Assis sous une bâche entre deux caisses d'équipement, un sauveteur de la garde-frontière de la Grenade, vêtu d'un uniforme poussiéreux, chante Here in Heaven, d'Éric Clapton. Soudain, la mélodie de sa guitare est enterrée par les applaudissements et les cris qui fusent des ruines de l'hôtel Montana.

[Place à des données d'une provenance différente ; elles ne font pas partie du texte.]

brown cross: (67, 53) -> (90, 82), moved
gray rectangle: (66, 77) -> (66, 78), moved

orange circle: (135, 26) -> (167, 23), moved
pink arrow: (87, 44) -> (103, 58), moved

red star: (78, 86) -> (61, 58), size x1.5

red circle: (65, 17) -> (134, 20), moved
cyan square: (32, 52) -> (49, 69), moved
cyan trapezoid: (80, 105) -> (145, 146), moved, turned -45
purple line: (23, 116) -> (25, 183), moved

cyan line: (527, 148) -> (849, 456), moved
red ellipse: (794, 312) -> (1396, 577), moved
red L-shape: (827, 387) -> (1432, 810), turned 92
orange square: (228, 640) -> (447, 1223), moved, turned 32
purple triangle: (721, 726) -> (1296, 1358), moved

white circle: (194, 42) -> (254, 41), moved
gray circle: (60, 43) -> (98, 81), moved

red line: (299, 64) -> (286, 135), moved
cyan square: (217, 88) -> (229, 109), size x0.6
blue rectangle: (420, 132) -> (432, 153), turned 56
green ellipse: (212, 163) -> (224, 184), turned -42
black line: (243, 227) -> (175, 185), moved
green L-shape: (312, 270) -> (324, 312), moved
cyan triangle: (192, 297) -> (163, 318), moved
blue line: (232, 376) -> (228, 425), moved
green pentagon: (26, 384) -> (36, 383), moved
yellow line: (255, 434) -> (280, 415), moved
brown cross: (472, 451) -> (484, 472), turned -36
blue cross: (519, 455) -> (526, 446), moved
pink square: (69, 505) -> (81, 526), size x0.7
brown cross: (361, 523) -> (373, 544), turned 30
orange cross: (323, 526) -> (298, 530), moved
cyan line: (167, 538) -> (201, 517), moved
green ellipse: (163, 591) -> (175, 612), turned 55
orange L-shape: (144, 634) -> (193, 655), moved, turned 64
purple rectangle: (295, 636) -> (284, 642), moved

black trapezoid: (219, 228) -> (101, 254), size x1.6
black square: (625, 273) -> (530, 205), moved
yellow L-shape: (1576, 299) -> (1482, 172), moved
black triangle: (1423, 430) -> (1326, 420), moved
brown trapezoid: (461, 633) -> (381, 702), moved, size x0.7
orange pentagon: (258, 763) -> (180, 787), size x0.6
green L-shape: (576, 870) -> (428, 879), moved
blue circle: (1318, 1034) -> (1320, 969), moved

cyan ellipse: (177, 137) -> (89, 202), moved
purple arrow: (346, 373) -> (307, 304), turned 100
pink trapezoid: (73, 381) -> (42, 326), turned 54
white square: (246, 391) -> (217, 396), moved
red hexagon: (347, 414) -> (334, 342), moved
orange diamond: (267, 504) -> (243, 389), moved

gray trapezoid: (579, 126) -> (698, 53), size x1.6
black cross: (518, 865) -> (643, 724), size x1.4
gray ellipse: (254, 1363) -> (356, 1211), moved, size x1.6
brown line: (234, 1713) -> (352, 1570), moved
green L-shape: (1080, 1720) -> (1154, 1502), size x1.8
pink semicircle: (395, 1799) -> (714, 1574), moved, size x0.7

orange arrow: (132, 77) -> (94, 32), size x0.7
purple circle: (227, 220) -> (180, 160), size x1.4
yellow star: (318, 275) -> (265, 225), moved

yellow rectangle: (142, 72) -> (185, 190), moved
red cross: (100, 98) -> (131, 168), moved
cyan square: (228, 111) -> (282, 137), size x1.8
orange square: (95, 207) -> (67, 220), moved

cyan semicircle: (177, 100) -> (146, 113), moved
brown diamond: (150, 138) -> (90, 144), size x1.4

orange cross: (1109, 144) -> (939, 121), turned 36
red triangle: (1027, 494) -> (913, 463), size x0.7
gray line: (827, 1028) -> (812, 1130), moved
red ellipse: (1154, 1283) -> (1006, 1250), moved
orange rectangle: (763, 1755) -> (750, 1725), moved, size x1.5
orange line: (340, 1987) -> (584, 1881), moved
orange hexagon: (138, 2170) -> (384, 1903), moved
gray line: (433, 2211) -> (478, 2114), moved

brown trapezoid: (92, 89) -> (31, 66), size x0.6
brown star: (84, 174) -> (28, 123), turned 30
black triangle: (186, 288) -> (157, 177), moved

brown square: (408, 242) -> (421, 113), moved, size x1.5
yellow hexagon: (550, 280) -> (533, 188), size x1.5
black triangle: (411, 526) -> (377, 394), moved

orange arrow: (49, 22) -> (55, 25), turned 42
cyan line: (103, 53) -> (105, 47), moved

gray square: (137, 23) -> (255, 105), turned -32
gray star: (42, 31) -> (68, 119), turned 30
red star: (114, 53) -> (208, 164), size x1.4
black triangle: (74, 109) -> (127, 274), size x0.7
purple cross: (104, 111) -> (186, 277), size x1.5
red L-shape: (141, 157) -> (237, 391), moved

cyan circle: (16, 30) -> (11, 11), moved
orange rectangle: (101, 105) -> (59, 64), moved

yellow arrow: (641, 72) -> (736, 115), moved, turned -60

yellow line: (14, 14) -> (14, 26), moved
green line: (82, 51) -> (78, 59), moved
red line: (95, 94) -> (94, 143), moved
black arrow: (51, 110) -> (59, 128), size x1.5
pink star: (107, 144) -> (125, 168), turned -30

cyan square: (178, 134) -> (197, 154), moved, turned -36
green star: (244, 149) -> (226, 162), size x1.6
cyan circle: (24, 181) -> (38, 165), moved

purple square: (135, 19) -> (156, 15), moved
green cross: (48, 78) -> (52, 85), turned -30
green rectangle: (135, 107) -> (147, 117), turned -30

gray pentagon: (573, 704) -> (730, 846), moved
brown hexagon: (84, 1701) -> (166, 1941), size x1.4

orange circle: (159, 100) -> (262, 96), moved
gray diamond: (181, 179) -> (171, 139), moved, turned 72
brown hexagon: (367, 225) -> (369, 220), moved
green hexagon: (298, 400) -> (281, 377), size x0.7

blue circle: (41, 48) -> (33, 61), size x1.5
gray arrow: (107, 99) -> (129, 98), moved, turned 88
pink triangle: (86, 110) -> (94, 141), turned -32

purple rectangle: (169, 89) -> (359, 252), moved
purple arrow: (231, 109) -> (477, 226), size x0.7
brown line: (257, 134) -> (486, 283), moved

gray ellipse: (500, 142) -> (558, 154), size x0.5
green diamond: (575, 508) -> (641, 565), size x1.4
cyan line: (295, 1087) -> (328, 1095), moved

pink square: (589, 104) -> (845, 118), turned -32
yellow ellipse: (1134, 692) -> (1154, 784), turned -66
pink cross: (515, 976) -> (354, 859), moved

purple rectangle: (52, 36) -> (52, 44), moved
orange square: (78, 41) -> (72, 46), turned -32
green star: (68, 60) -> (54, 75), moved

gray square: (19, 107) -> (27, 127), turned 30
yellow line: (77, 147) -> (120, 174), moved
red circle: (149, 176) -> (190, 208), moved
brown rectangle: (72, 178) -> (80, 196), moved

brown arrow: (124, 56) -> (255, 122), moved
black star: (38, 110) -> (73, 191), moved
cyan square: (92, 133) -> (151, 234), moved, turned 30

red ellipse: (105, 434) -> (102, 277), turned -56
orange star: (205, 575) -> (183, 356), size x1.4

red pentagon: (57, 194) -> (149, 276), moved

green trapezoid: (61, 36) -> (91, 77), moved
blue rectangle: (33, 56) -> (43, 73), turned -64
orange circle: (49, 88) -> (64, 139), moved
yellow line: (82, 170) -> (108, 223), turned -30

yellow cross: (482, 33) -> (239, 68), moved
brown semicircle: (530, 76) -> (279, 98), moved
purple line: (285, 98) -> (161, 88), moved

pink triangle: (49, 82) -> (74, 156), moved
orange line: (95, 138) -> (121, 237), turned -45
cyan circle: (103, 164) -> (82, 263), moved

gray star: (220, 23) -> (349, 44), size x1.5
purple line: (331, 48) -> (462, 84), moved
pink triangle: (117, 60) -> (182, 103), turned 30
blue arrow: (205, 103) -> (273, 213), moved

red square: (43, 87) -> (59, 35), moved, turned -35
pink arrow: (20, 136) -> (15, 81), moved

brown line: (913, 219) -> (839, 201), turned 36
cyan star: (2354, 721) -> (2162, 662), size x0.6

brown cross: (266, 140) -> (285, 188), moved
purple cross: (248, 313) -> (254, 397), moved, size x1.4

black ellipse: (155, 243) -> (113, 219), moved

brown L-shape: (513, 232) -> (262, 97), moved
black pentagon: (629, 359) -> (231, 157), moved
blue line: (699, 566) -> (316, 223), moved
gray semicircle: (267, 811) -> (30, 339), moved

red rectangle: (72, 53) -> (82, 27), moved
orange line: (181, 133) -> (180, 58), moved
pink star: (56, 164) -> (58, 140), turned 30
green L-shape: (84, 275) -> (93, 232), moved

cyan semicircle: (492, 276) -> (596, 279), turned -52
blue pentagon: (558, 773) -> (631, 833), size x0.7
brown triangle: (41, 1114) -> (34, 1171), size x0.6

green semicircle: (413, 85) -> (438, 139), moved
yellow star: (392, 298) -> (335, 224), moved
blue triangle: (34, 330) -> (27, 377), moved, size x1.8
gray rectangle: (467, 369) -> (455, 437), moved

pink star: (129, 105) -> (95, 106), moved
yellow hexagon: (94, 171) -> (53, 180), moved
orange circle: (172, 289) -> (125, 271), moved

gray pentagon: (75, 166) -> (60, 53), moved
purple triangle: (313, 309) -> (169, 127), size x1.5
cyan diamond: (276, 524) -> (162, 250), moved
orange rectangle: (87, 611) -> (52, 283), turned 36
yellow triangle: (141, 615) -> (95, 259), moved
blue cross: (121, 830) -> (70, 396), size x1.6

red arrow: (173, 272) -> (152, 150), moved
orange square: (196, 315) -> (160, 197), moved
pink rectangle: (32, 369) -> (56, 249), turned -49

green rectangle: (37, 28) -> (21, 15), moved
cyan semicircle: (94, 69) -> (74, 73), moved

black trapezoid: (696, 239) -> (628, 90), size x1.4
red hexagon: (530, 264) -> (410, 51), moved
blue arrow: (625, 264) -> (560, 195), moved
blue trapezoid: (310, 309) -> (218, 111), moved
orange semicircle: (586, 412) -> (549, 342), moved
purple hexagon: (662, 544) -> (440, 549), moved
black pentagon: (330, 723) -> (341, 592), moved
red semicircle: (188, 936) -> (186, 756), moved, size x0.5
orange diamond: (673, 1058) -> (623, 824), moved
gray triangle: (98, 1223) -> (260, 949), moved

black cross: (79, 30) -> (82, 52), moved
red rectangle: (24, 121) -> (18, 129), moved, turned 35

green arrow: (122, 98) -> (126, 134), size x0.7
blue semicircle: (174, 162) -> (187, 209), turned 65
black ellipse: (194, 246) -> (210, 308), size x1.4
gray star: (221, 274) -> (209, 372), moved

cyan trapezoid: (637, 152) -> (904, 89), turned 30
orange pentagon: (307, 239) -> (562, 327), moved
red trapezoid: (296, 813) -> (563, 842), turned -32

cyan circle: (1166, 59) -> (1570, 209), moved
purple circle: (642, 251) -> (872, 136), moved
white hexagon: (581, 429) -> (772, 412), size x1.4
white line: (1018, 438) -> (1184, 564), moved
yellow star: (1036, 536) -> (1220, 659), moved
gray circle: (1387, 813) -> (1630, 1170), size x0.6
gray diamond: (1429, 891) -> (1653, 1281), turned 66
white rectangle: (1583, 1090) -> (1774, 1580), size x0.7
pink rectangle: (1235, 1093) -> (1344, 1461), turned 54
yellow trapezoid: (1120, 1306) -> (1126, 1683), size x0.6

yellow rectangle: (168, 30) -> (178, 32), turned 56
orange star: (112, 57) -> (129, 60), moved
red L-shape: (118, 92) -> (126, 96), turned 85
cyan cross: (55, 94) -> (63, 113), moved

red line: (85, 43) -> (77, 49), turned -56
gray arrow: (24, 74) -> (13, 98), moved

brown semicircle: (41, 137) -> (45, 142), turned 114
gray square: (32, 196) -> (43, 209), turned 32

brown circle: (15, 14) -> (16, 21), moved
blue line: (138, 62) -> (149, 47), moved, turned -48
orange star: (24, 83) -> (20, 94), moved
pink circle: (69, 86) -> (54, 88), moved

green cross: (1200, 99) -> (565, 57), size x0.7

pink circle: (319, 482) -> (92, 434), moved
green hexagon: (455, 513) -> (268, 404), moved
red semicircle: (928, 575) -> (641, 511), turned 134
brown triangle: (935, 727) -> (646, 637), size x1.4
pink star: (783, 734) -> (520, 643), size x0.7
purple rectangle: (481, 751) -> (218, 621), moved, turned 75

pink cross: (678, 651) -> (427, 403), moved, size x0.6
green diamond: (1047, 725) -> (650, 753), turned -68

Un miracle? Un rescapé? La triste routine, plutôt. Ce ne sont que les 30 sauveteurs chiliens et américains, épuisés, qui viennent de finir leur pep talk avant de s'enfoncer pour une des dernières fois dans la montagne de dalles de béton empilées qu'est devenu l'hôtel Montana.

 

Devant les décombres, une grande affiche en papier annonce les noms des «disparus». «Marcil Serge (Canada)» y est écrit au gros crayon feutre noir. Le nom du Canadien Richard Proteau figure sur un autre bout de papier. En tout, une dizaine de Canadiens se trouveraient sous les décombres. L'espoir de retrouver l'ex-ministre québécois ou le moindre survivant est de plus en plus mince.

«Je ne sais pas combien de temps nous allons continuer à chercher ici. Ce sont les Chiliens qui décident», explique Bill Powers, pompier de Kingston, en Ontario, qui fouille les ruines depuis trois jours. «Notre mission était de préparer le terrain pour la démolition de la cage d'ascenseur», ajoute-t-il. L'ascenseur, c'est précisément le dernier endroit où Serge Marcil a été vu vivant avant que tout s'effondre.

Le responsable des opérations au Montana, le major Rodrigo Vasquez, un Chilien énergique, demeure extrêmement prudent lorsqu'un proche d'un disparu lui demande jusqu'à quand dureront les tentatives de sauvetage. «Peut-être jusqu'à la semaine prochaine. Je ne sais pas. Ce n'est pas nous qui décidons, c'est la MINUSTAH», annonce-t-il.

Mais vraisemblablement, les opérations de secours prendront fin beaucoup plus tôt. En matinée hier, des ouvriers s'affairaient déjà à installer des marteaux-piqueurs sur d'immenses pelles mécaniques jaunes. Visiblement, la démolition est imminente, même si personne n'ose prononcer le mot.

La situation enrage Nahad Benabdallah, dont le mari, ingénieur, est au nombre des disparus. Elle tente, de Montréal, d'obtenir la moindre information au sujet des efforts de sauvetage. «J'ai appelé à l'ambassade canadienne et on ne me donne aucun détail. Ce matin, j'ai appelé pour envoyer sa fiche dentaire afin qu'on puisse éventuellement identifier le corps, mais on ne m'a même pas rappelée», dénonce-t-elle à l'autre bout du fil.

Chercher «à l'odeur»

À quelques mètres de l'hôtel, des secouristes mexicains acceptent de nous faire visiter les ruines d'une luxueuse maison de cinq étages qui, par la force de la destruction, ne mesure plus qu'un étage et demi. Pour arriver sur le toit, il faut enjamber les climatiseurs cabossés, s'agripper fermement à une rampe métallique complètement tordue et branlante. En haut, rien n'est au niveau. «Regarde ces fissures, elles se sont produites ce matin même», explique Ruben Valdez, un pompier du Paraguay, en montrant du doigt une immense lézarde qui court tout le long de la terrasse quasi intacte où se sont installés tous les sauveteurs.

Sous un dôme installé sur ce qui reste du toit de la maison, une équipe de sauveteurs mexicains appelée Los Topos, dirigée par Hector Mendez, creuse tant bien que mal un trou dans le béton. Ils ont réussi à percer quatre de cinq dalles, à la recherche d'un père et de sa fille restés coincés en dessous. «On a encore des chances de les trouver, estime le chef de Los Topos. S'ils étaient morts, on sentirait leur odeur. Et là, ça ne sent rien, alors on continue.»